DHS officials, including the agency’s Secretary Kristi Noem, defended the shooting as self-defence and accused the woman of trying to ram agents in an act of “domestic terrorism.”
Minneapolis Mayor Jacob Frey, a Democrat, called that assertion “bulls***” and “garbage” based on bystander videos taken of the incident that appeared to contradict the government’s account.

Videos of the incident taken by bystanders and shared online appeared to show two masked officers approaching Good’s car, which was stopped on a Minneapolis street. As one officer ordered Good out of the car and grabbed at her door handle, the car briefly reversed and then began driving forward, turning to the right in an apparent attempt to leave the scene.
A third officer, who had been filming the scene before walking to the front of Good’s car, drew his gun and fired three times while jumping back, with the last shots aimed through the driver’s window after the car’s bumper appeared to have passed by his body.

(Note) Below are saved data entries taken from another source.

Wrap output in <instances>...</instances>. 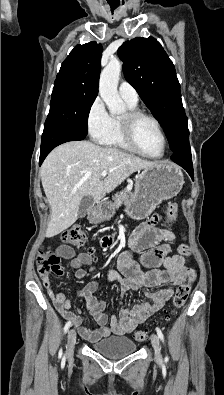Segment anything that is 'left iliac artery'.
<instances>
[{
  "mask_svg": "<svg viewBox=\"0 0 224 395\" xmlns=\"http://www.w3.org/2000/svg\"><path fill=\"white\" fill-rule=\"evenodd\" d=\"M158 337L164 342V335L159 327L156 328Z\"/></svg>",
  "mask_w": 224,
  "mask_h": 395,
  "instance_id": "left-iliac-artery-1",
  "label": "left iliac artery"
}]
</instances>
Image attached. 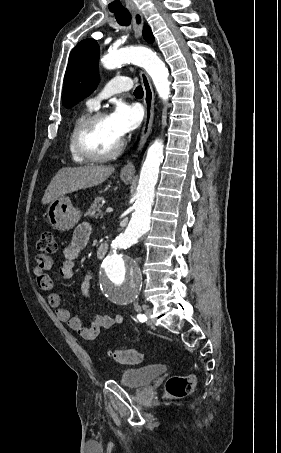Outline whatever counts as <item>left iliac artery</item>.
Masks as SVG:
<instances>
[{"label":"left iliac artery","instance_id":"44dca946","mask_svg":"<svg viewBox=\"0 0 281 453\" xmlns=\"http://www.w3.org/2000/svg\"><path fill=\"white\" fill-rule=\"evenodd\" d=\"M137 318L140 322H145L147 320V317L144 314H138Z\"/></svg>","mask_w":281,"mask_h":453}]
</instances>
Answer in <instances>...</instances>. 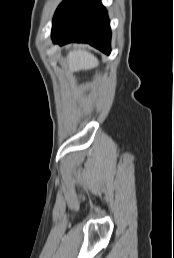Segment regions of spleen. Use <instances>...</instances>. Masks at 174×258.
<instances>
[{
    "instance_id": "3e777b00",
    "label": "spleen",
    "mask_w": 174,
    "mask_h": 258,
    "mask_svg": "<svg viewBox=\"0 0 174 258\" xmlns=\"http://www.w3.org/2000/svg\"><path fill=\"white\" fill-rule=\"evenodd\" d=\"M98 63L97 58L85 50L70 51L67 55V64L71 70L92 69Z\"/></svg>"
}]
</instances>
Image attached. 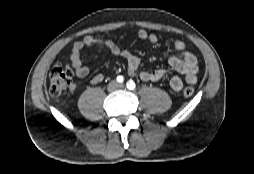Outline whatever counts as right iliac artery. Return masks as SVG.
Segmentation results:
<instances>
[{
	"mask_svg": "<svg viewBox=\"0 0 254 174\" xmlns=\"http://www.w3.org/2000/svg\"><path fill=\"white\" fill-rule=\"evenodd\" d=\"M117 81H118L119 83H122V82L124 81L123 76H118V77H117Z\"/></svg>",
	"mask_w": 254,
	"mask_h": 174,
	"instance_id": "82829eb1",
	"label": "right iliac artery"
}]
</instances>
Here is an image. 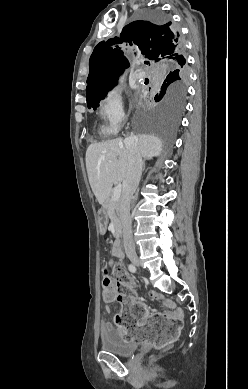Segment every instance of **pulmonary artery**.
Here are the masks:
<instances>
[{
	"label": "pulmonary artery",
	"instance_id": "pulmonary-artery-1",
	"mask_svg": "<svg viewBox=\"0 0 248 389\" xmlns=\"http://www.w3.org/2000/svg\"><path fill=\"white\" fill-rule=\"evenodd\" d=\"M143 77V74L138 72L134 75V80H140Z\"/></svg>",
	"mask_w": 248,
	"mask_h": 389
}]
</instances>
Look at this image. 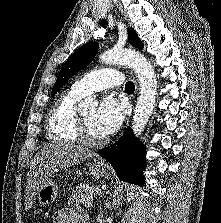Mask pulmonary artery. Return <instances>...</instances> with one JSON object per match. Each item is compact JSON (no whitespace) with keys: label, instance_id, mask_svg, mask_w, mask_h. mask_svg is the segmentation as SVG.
Instances as JSON below:
<instances>
[{"label":"pulmonary artery","instance_id":"e3ab8cb5","mask_svg":"<svg viewBox=\"0 0 221 223\" xmlns=\"http://www.w3.org/2000/svg\"><path fill=\"white\" fill-rule=\"evenodd\" d=\"M124 81V74L115 68H105L91 71L84 77L76 80L72 86L76 94L85 96L112 86L121 85Z\"/></svg>","mask_w":221,"mask_h":223}]
</instances>
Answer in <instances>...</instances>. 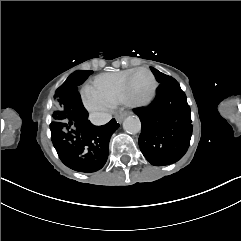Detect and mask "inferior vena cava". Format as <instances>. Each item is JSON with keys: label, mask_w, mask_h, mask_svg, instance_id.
Masks as SVG:
<instances>
[{"label": "inferior vena cava", "mask_w": 241, "mask_h": 241, "mask_svg": "<svg viewBox=\"0 0 241 241\" xmlns=\"http://www.w3.org/2000/svg\"><path fill=\"white\" fill-rule=\"evenodd\" d=\"M112 119L111 114L109 113H102V112H95L89 115V120L92 124L100 126L108 123Z\"/></svg>", "instance_id": "obj_1"}]
</instances>
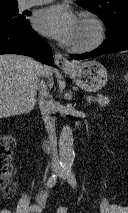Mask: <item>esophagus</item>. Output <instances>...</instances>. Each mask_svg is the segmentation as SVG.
Instances as JSON below:
<instances>
[{
	"label": "esophagus",
	"mask_w": 128,
	"mask_h": 213,
	"mask_svg": "<svg viewBox=\"0 0 128 213\" xmlns=\"http://www.w3.org/2000/svg\"><path fill=\"white\" fill-rule=\"evenodd\" d=\"M54 60L55 64L62 70H70L73 68L72 63L58 52L54 54Z\"/></svg>",
	"instance_id": "obj_1"
}]
</instances>
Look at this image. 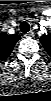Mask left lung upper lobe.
<instances>
[{
  "label": "left lung upper lobe",
  "mask_w": 51,
  "mask_h": 101,
  "mask_svg": "<svg viewBox=\"0 0 51 101\" xmlns=\"http://www.w3.org/2000/svg\"><path fill=\"white\" fill-rule=\"evenodd\" d=\"M40 42L43 45L44 49L51 56V34L43 35L40 38Z\"/></svg>",
  "instance_id": "5c2ea615"
}]
</instances>
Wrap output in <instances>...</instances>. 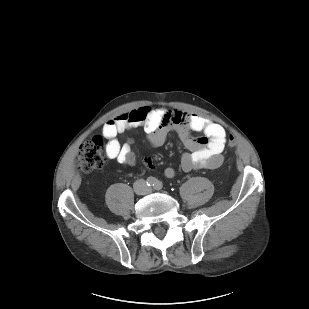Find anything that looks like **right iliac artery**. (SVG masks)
<instances>
[{"label":"right iliac artery","instance_id":"1","mask_svg":"<svg viewBox=\"0 0 309 309\" xmlns=\"http://www.w3.org/2000/svg\"><path fill=\"white\" fill-rule=\"evenodd\" d=\"M156 182V179L154 177H149L146 181L148 186H154Z\"/></svg>","mask_w":309,"mask_h":309}]
</instances>
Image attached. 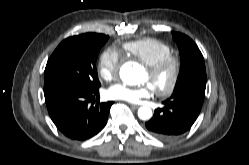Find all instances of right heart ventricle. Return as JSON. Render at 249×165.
Instances as JSON below:
<instances>
[{"mask_svg":"<svg viewBox=\"0 0 249 165\" xmlns=\"http://www.w3.org/2000/svg\"><path fill=\"white\" fill-rule=\"evenodd\" d=\"M122 47L131 57L146 65L171 54V47L166 42L156 38L148 37L128 41Z\"/></svg>","mask_w":249,"mask_h":165,"instance_id":"right-heart-ventricle-1","label":"right heart ventricle"}]
</instances>
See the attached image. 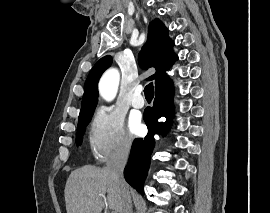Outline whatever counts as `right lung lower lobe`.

The video did not appear to show contact, and the officer stayed on his feet, though Noem said he was taken to a hospital and released. Trump said on social media that the woman “ran over the ICE Officer”.
In the wake of Good’s killing, protesters took to the streets in Minneapolis to condemn the ICE agent’s actions and the wider ICE presence in the city, which has been met with frequent demonstrations.
On Thursday morning, about 1,000 demonstrators were at a federal building where an immigration court is housed, chanting “shame” and “murder” at armed and masked federal officers.
At least one protester was detained as federal officers armed with PepperBall guns and tear gas stood off with a large crowd of demonstrators, according to the AFP news agency.
Protests have taken place and are planned in New York City, Seattle, Detroit, Washington, DC, Los Angeles, San Antonio, New Orleans, and Chicago.
Demonstrations are also scheduled in smaller cities in Arizona, North Carolina, and New Hampshire later this week.